A book came across our desk recently that really convicts. Crazy Busy ($11.99; Crossway, March 2013) by Kevin DeYoung, a pastor at United Reformed Church in East Lansing, Mich., talks about the one conversation we’ve all had:
“How are you?” someone asks. “Oh, I’m crazy busy!” we say, with a lot of stress in our voice—and a hint of pride. (Because if we’re busy, then we’re important. Though what we’re conveying to the asker is: I’m too busy and important for you.)
Which, of course, is completely unlike our Saviour, who wasn’t too busy to stop and teach parables and grant saving faith. But God is God and we are not, and in our modern Western world, busyness is a growing cultural sin.

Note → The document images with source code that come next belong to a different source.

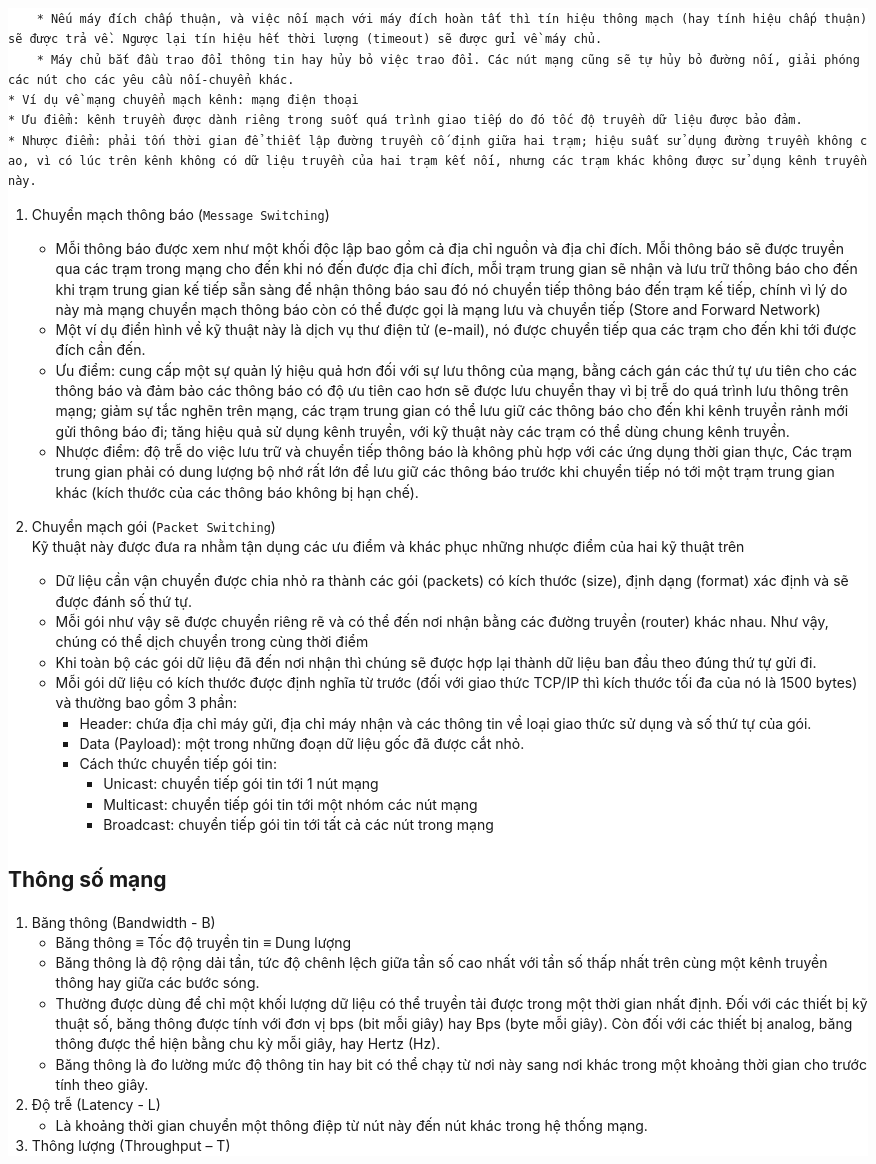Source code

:         * Nếu máy đích chấp thuận, và việc nối mạch với máy đích hoàn tất thì tín hiệu thông mạch (hay tính hiệu chấp thuận) sẽ được trả về. Ngược lại tín hiệu hết thời lượng (timeout) sẽ được gửi về máy chủ.
        * Máy chủ bắt đầu trao đổi thông tin hay hủy bỏ việc trao đổi. Các nút mạng cũng sẽ tự hủy bỏ đường nối, giải phóng các nút cho các yêu cầu nối-chuyển khác.
    * Ví dụ về mạng chuyển mạch kênh: mạng điện thoại
    * Ưu điểm: kênh truyền được dành riêng trong suốt quá trình giao tiếp do đó tốc độ truyền dữ liệu được bảo đảm.
    * Nhược điểm: phải tốn thời gian để thiết lập đường truyền cố định giữa hai trạm; hiệu suất sử dụng đường truyền không cao, vì có lúc trên kênh không có dữ liệu truyền của hai trạm kết nối, nhưng các trạm khác không được sử dụng kênh truyền này.

1. Chuyển mạch thông báo (`Message Switching`)
    * Mỗi thông báo được xem như một khối độc lập bao gồm cả địa chỉ nguồn và địa chỉ đích. Mỗi thông báo sẽ được truyền qua các trạm trong mạng cho đến khi nó đến được địa chỉ đích, mỗi trạm trung gian sẽ nhận và lưu trữ thông báo cho đến khi trạm trung gian kế tiếp sẵn sàng để nhận thông báo sau đó nó chuyển tiếp thông báo đến trạm kế tiếp, chính vì lý do này mà mạng chuyển mạch thông báo còn có thể được gọi là mạng lưu và chuyển tiếp (Store and Forward Network)
    * Một ví dụ điển hình về kỹ thuật này là dịch vụ thư điện tử (e-mail), nó được chuyển tiếp qua các trạm cho đến khi tới được đích cần đến.
    * Ưu điểm: cung cấp một sự quản lý hiệu quả hơn đối với sự lưu thông của mạng, bằng cách gán các thứ tự ưu tiên cho các thông báo và đảm bảo các thông báo có độ ưu tiên cao hơn sẽ được lưu chuyển thay vì bị trễ do quá trình lưu thông trên mạng; giảm sự tắc nghẽn trên mạng, các trạm trung gian có thể lưu giữ các thông báo cho đến khi kênh truyền rảnh mới gửi thông báo đi; tăng hiệu quả sử dụng kênh truyền, với kỹ thuật này các trạm có thể dùng chung kênh truyền.
    * Nhược điểm: độ trễ do việc lưu trữ và chuyển tiếp thông báo là không phù hợp với các ứng dụng thời gian thực, Các trạm trung gian phải có dung lượng bộ nhớ rất lớn để lưu giữ các thông báo trước khi chuyển tiếp nó tới một trạm trung gian khác (kích thước của các thông báo không bị hạn chế).

1. Chuyển mạch gói (`Packet Switching`)  
    Kỹ thuật này được đưa ra nhằm tận dụng các ưu điểm và khác phục những nhược điểm của hai kỹ thuật trên
    * Dữ liệu cần vận chuyển được chia nhỏ ra thành các gói (packets) có kích thước (size), định dạng (format) xác định và sẽ được đánh số thứ tự.
    * Mỗi gói như vậy sẽ được chuyển riêng rẽ và có thể đến nơi nhận bằng các đường truyền (router) khác nhau. Như vậy, chúng có thể dịch chuyển trong cùng thời điểm
    * Khi toàn bộ các gói dữ liệu đã đến nơi nhận thì chúng sẽ được hợp lại thành dữ liệu ban đầu theo đúng thứ tự gửi đi.  
    * Mỗi gói dữ liệu có kích thước được định nghĩa từ trước (đối với giao thức TCP/IP thì kích thước tối đa của nó là 1500 bytes) và thường bao gồm 3 phần:
        * Header: chứa địa chỉ máy gửi, địa chỉ máy nhận và các thông tin về loại giao thức sử dụng và số thứ tự của gói.
        * Data (Payload): một trong những đoạn dữ liệu gốc đã được cắt nhỏ.
        * Cách thức chuyển tiếp gói tin: 
            * Unicast: chuyển tiếp gói tin tới 1 nút mạng
            * Multicast: chuyển tiếp gói tin tới một nhóm các nút mạng
            * Broadcast: chuyển tiếp gói tin tới tất cả các nút trong mạng

## Thông số mạng

1. Băng thông (Bandwidth - B)
    * Băng thông ≡ Tốc độ truyền tin ≡ Dung lượng
    * Băng thông là độ rộng dải tần, tức độ chênh lệch giữa tần số cao nhất với tần số thấp nhất trên cùng một kênh truyền thông hay giữa các bước sóng.
    * Thường được dùng để chỉ một khối lượng dữ liệu có thể truyền tải được trong một thời gian nhất định. Đối với các thiết bị kỹ thuật số, băng thông được tính với đơn vị bps (bit mỗi giây) hay Bps (byte mỗi giây). Còn đối với các thiết bị analog, băng thông được thể hiện bằng chu kỳ mỗi giây, hay Hertz (Hz).
    * Băng thông là đo lường mức độ thông tin hay bit có thể chạy từ nơi này sang nơi khác trong một khoảng thời gian cho trước tính theo giây.
1. Độ trễ (Latency - L)
    * Là khoảng thời gian chuyển một thông điệp từ nút này đến nút khác trong hệ thống mạng.
1. Thông lượng (Throughput – T)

DeYoung outlines three dangers of busyness to our souls in his book (the text in quotations below the three dangers is taken from an infographic on the book):
1. Busyness Can Ruin Our Joy
“This is the most immediate and obvious spiritual threat. As Christians, our lives should be marked by joy (Phil. 4:4), taste like joy (Gal. 5:22), and be filled with the fullness of joy (John 15:11). Busyness attacks all of that. Busyness is like sin: kill it, or it will be killing you.”
2. Busyness Can Rob Our Hearts
“For most of us, it isn’t heresy or rank apostasy that will detrail our profession of faith. It’s all the worries of life. Life is crazy busy for most of us, and it’s choking the spiritual life out of us. Maybe the greater threat to the gospel is sheer exhaustion.”

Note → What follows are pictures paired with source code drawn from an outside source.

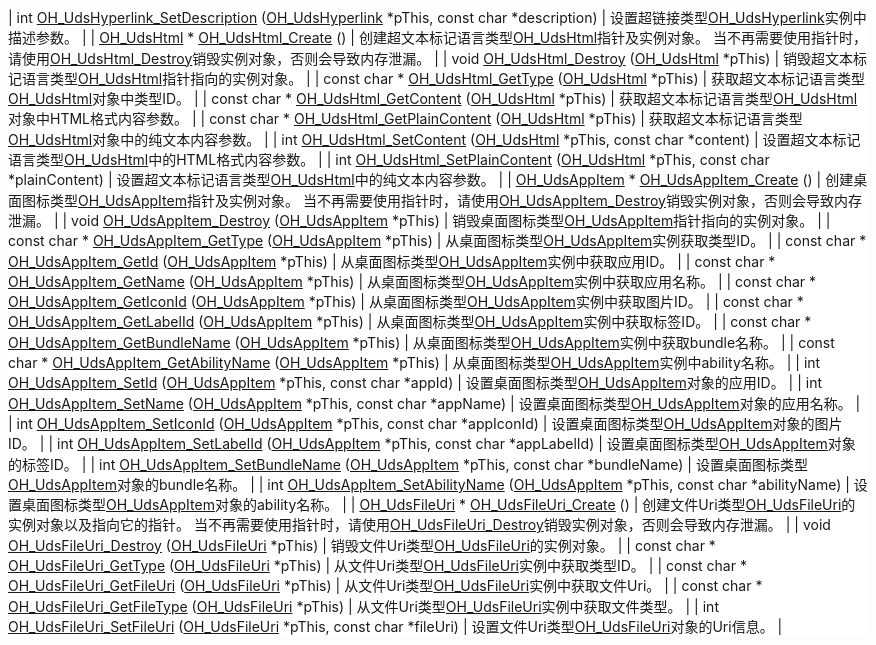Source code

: | int [OH_UdsHyperlink_SetDescription](_u_d_m_f.md#oh_udshyperlink_setdescription) ([OH_UdsHyperlink](_u_d_m_f.md#oh_udshyperlink) \*pThis, const char \*description) | 设置超链接类型[OH_UdsHyperlink](_u_d_m_f.md#oh_udshyperlink)实例中描述参数。 | 
| [OH_UdsHtml](_u_d_m_f.md#oh_udshtml) \* [OH_UdsHtml_Create](_u_d_m_f.md#oh_udshtml_create) () | 创建超文本标记语言类型[OH_UdsHtml](_u_d_m_f.md#oh_udshtml)指针及实例对象。 当不再需要使用指针时，请使用[OH_UdsHtml_Destroy](_u_d_m_f.md#oh_udshtml_destroy)销毁实例对象，否则会导致内存泄漏。 | 
| void [OH_UdsHtml_Destroy](_u_d_m_f.md#oh_udshtml_destroy) ([OH_UdsHtml](_u_d_m_f.md#oh_udshtml) \*pThis) | 销毁超文本标记语言类型[OH_UdsHtml](_u_d_m_f.md#oh_udshtml)指针指向的实例对象。 | 
| const char \* [OH_UdsHtml_GetType](_u_d_m_f.md#oh_udshtml_gettype) ([OH_UdsHtml](_u_d_m_f.md#oh_udshtml) \*pThis) | 获取超文本标记语言类型[OH_UdsHtml](_u_d_m_f.md#oh_udshtml)对象中类型ID。 | 
| const char \* [OH_UdsHtml_GetContent](_u_d_m_f.md#oh_udshtml_getcontent) ([OH_UdsHtml](_u_d_m_f.md#oh_udshtml) \*pThis) | 获取超文本标记语言类型[OH_UdsHtml](_u_d_m_f.md#oh_udshtml)对象中HTML格式内容参数。 | 
| const char \* [OH_UdsHtml_GetPlainContent](_u_d_m_f.md#oh_udshtml_getplaincontent) ([OH_UdsHtml](_u_d_m_f.md#oh_udshtml) \*pThis) | 获取超文本标记语言类型[OH_UdsHtml](_u_d_m_f.md#oh_udshtml)对象中的纯文本内容参数。 | 
| int [OH_UdsHtml_SetContent](_u_d_m_f.md#oh_udshtml_setcontent) ([OH_UdsHtml](_u_d_m_f.md#oh_udshtml) \*pThis, const char \*content) | 设置超文本标记语言类型[OH_UdsHtml](_u_d_m_f.md#oh_udshtml)中的HTML格式内容参数。 | 
| int [OH_UdsHtml_SetPlainContent](_u_d_m_f.md#oh_udshtml_setplaincontent) ([OH_UdsHtml](_u_d_m_f.md#oh_udshtml) \*pThis, const char \*plainContent) | 设置超文本标记语言类型[OH_UdsHtml](_u_d_m_f.md#oh_udshtml)中的纯文本内容参数。 | 
| [OH_UdsAppItem](_u_d_m_f.md#oh_udsappitem) \* [OH_UdsAppItem_Create](_u_d_m_f.md#oh_udsappitem_create) () | 创建桌面图标类型[OH_UdsAppItem](_u_d_m_f.md#oh_udsappitem)指针及实例对象。 当不再需要使用指针时，请使用[OH_UdsAppItem_Destroy](_u_d_m_f.md#oh_udsappitem_destroy)销毁实例对象，否则会导致内存泄漏。 | 
| void [OH_UdsAppItem_Destroy](_u_d_m_f.md#oh_udsappitem_destroy) ([OH_UdsAppItem](_u_d_m_f.md#oh_udsappitem) \*pThis) | 销毁桌面图标类型[OH_UdsAppItem](_u_d_m_f.md#oh_udsappitem)指针指向的实例对象。 | 
| const char \* [OH_UdsAppItem_GetType](_u_d_m_f.md#oh_udsappitem_gettype) ([OH_UdsAppItem](_u_d_m_f.md#oh_udsappitem) \*pThis) | 从桌面图标类型[OH_UdsAppItem](_u_d_m_f.md#oh_udsappitem)实例获取类型ID。 | 
| const char \* [OH_UdsAppItem_GetId](_u_d_m_f.md#oh_udsappitem_getid) ([OH_UdsAppItem](_u_d_m_f.md#oh_udsappitem) \*pThis) | 从桌面图标类型[OH_UdsAppItem](_u_d_m_f.md#oh_udsappitem)实例中获取应用ID。 | 
| const char \* [OH_UdsAppItem_GetName](_u_d_m_f.md#oh_udsappitem_getname) ([OH_UdsAppItem](_u_d_m_f.md#oh_udsappitem) \*pThis) | 从桌面图标类型[OH_UdsAppItem](_u_d_m_f.md#oh_udsappitem)实例中获取应用名称。 | 
| const char \* [OH_UdsAppItem_GetIconId](_u_d_m_f.md#oh_udsappitem_geticonid) ([OH_UdsAppItem](_u_d_m_f.md#oh_udsappitem) \*pThis) | 从桌面图标类型[OH_UdsAppItem](_u_d_m_f.md#oh_udsappitem)实例中获取图片ID。 | 
| const char \* [OH_UdsAppItem_GetLabelId](_u_d_m_f.md#oh_udsappitem_getlabelid) ([OH_UdsAppItem](_u_d_m_f.md#oh_udsappitem) \*pThis) | 从桌面图标类型[OH_UdsAppItem](_u_d_m_f.md#oh_udsappitem)实例中获取标签ID。 | 
| const char \* [OH_UdsAppItem_GetBundleName](_u_d_m_f.md#oh_udsappitem_getbundlename) ([OH_UdsAppItem](_u_d_m_f.md#oh_udsappitem) \*pThis) | 从桌面图标类型[OH_UdsAppItem](_u_d_m_f.md#oh_udsappitem)实例中获取bundle名称。 | 
| const char \* [OH_UdsAppItem_GetAbilityName](_u_d_m_f.md#oh_udsappitem_getabilityname) ([OH_UdsAppItem](_u_d_m_f.md#oh_udsappitem) \*pThis) | 从桌面图标类型[OH_UdsAppItem](_u_d_m_f.md#oh_udsappitem)实例中ability名称。 | 
| int [OH_UdsAppItem_SetId](_u_d_m_f.md#oh_udsappitem_setid) ([OH_UdsAppItem](_u_d_m_f.md#oh_udsappitem) \*pThis, const char \*appId) | 设置桌面图标类型[OH_UdsAppItem](_u_d_m_f.md#oh_udsappitem)对象的应用ID。 | 
| int [OH_UdsAppItem_SetName](_u_d_m_f.md#oh_udsappitem_setname) ([OH_UdsAppItem](_u_d_m_f.md#oh_udsappitem) \*pThis, const char \*appName) | 设置桌面图标类型[OH_UdsAppItem](_u_d_m_f.md#oh_udsappitem)对象的应用名称。 | 
| int [OH_UdsAppItem_SetIconId](_u_d_m_f.md#oh_udsappitem_seticonid) ([OH_UdsAppItem](_u_d_m_f.md#oh_udsappitem) \*pThis, const char \*appIconId) | 设置桌面图标类型[OH_UdsAppItem](_u_d_m_f.md#oh_udsappitem)对象的图片ID。 | 
| int [OH_UdsAppItem_SetLabelId](_u_d_m_f.md#oh_udsappitem_setlabelid) ([OH_UdsAppItem](_u_d_m_f.md#oh_udsappitem) \*pThis, const char \*appLabelId) | 设置桌面图标类型[OH_UdsAppItem](_u_d_m_f.md#oh_udsappitem)对象的标签ID。 | 
| int [OH_UdsAppItem_SetBundleName](_u_d_m_f.md#oh_udsappitem_setbundlename) ([OH_UdsAppItem](_u_d_m_f.md#oh_udsappitem) \*pThis, const char \*bundleName) | 设置桌面图标类型[OH_UdsAppItem](_u_d_m_f.md#oh_udsappitem)对象的bundle名称。 | 
| int [OH_UdsAppItem_SetAbilityName](_u_d_m_f.md#oh_udsappitem_setabilityname) ([OH_UdsAppItem](_u_d_m_f.md#oh_udsappitem) \*pThis, const char \*abilityName) | 设置桌面图标类型[OH_UdsAppItem](_u_d_m_f.md#oh_udsappitem)对象的ability名称。 | 
| [OH_UdsFileUri](_u_d_m_f.md#oh_udsfileuri) \* [OH_UdsFileUri_Create](_u_d_m_f.md#oh_udsfileuri_create) () | 创建文件Uri类型[OH_UdsFileUri](_u_d_m_f.md#oh_udsfileuri)的实例对象以及指向它的指针。 当不再需要使用指针时，请使用[OH_UdsFileUri_Destroy](_u_d_m_f.md#oh_udsfileuri_destroy)销毁实例对象，否则会导致内存泄漏。 | 
| void [OH_UdsFileUri_Destroy](_u_d_m_f.md#oh_udsfileuri_destroy) ([OH_UdsFileUri](_u_d_m_f.md#oh_udsfileuri) \*pThis) | 销毁文件Uri类型[OH_UdsFileUri](_u_d_m_f.md#oh_udsfileuri)的实例对象。 | 
| const char \* [OH_UdsFileUri_GetType](_u_d_m_f.md#oh_udsfileuri_gettype) ([OH_UdsFileUri](_u_d_m_f.md#oh_udsfileuri) \*pThis) | 从文件Uri类型[OH_UdsFileUri](_u_d_m_f.md#oh_udsfileuri)实例中获取类型ID。 | 
| const char \* [OH_UdsFileUri_GetFileUri](_u_d_m_f.md#oh_udsfileuri_getfileuri) ([OH_UdsFileUri](_u_d_m_f.md#oh_udsfileuri) \*pThis) | 从文件Uri类型[OH_UdsFileUri](_u_d_m_f.md#oh_udsfileuri)实例中获取文件Uri。 | 
| const char \* [OH_UdsFileUri_GetFileType](_u_d_m_f.md#oh_udsfileuri_getfiletype) ([OH_UdsFileUri](_u_d_m_f.md#oh_udsfileuri) \*pThis) | 从文件Uri类型[OH_UdsFileUri](_u_d_m_f.md#oh_udsfileuri)实例中获取文件类型。 | 
| int [OH_UdsFileUri_SetFileUri](_u_d_m_f.md#oh_udsfileuri_setfileuri) ([OH_UdsFileUri](_u_d_m_f.md#oh_udsfileuri) \*pThis, const char \*fileUri) | 设置文件Uri类型[OH_UdsFileUri](_u_d_m_f.md#oh_udsfileuri)对象的Uri信息。 |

3. Busyness Can Cover Up the Rot in Our Souls
“What we may not recognize is that our crazy schedules are often signals that a sickness has already set in. The presence of extreme busyness in our lives may point to deeper problems—a pervasive people-pleasing; a restless ambition; a malaise of meaninglessness.”
The biggest takeaway from DeYoung’s book is to remember something C.S. Lewis wrote: “Your life is a continuum where wholeness is on one end and destruction is on the other. Each decision you make is moving you one direction towards wholeness and peace with God, or away from Him.”

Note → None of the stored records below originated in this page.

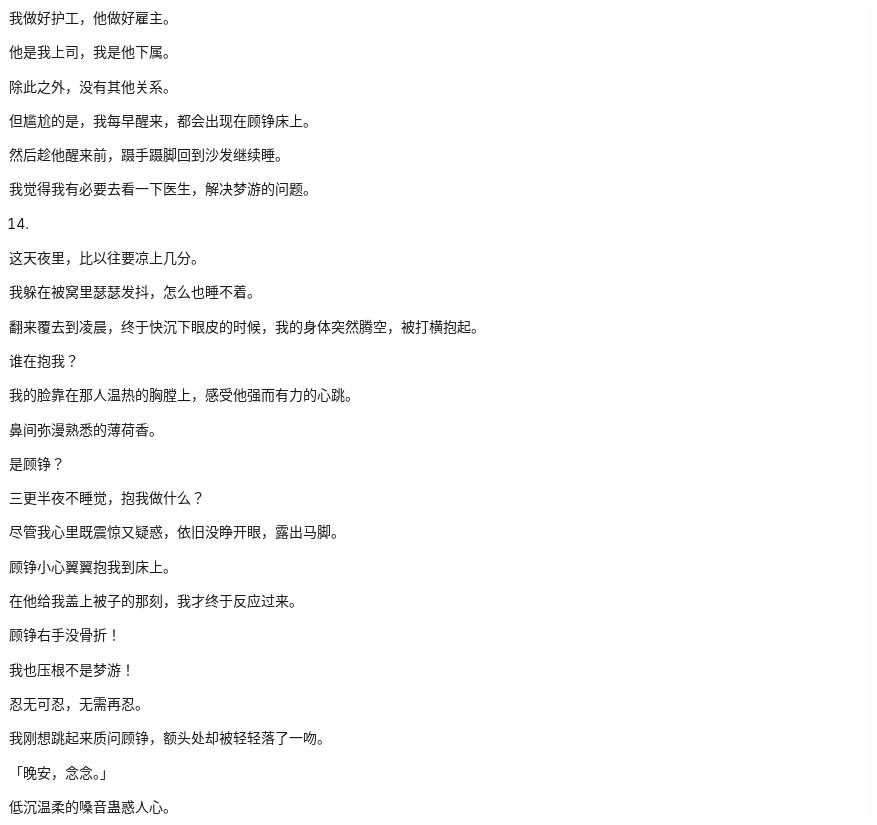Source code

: 
我做好护工，他做好雇主。


他是我上司，我是他下属。


除此之外，没有其他关系。


但尴尬的是，我每早醒来，都会出现在顾铮床上。


然后趁他醒来前，蹑手蹑脚回到沙发继续睡。


我觉得我有必要去看一下医生，解决梦游的问题。


14.


这天夜里，比以往要凉上几分。


我躲在被窝里瑟瑟发抖，怎么也睡不着。


翻来覆去到凌晨，终于快沉下眼皮的时候，我的身体突然腾空，被打横抱起。


谁在抱我？


我的脸靠在那人温热的胸膛上，感受他强而有力的心跳。


鼻间弥漫熟悉的薄荷香。


是顾铮？


三更半夜不睡觉，抱我做什么？


尽管我心里既震惊又疑惑，依旧没睁开眼，露出马脚。


顾铮小心翼翼抱我到床上。


在他给我盖上被子的那刻，我才终于反应过来。


顾铮右手没骨折！


我也压根不是梦游！


忍无可忍，无需再忍。


我刚想跳起来质问顾铮，额头处却被轻轻落了一吻。


「晚安，念念。」


低沉温柔的嗓音蛊惑人心。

You could say that we are either making time for God or we are shutting him out. And putting God on our to-do list or vowing to spend 30 minutes each morning in prayer are good ideas, but more work-based tasks don’t address the heart problem: We would do anything to avoid God.
That’s why He had to save us. We were incapable of saving ourselves.
We are crazy busy, it’s true, and most of us need to slow down and make space in our lives for God. But take heart in that God accomplished the most important to-do of all time: He first made time for us.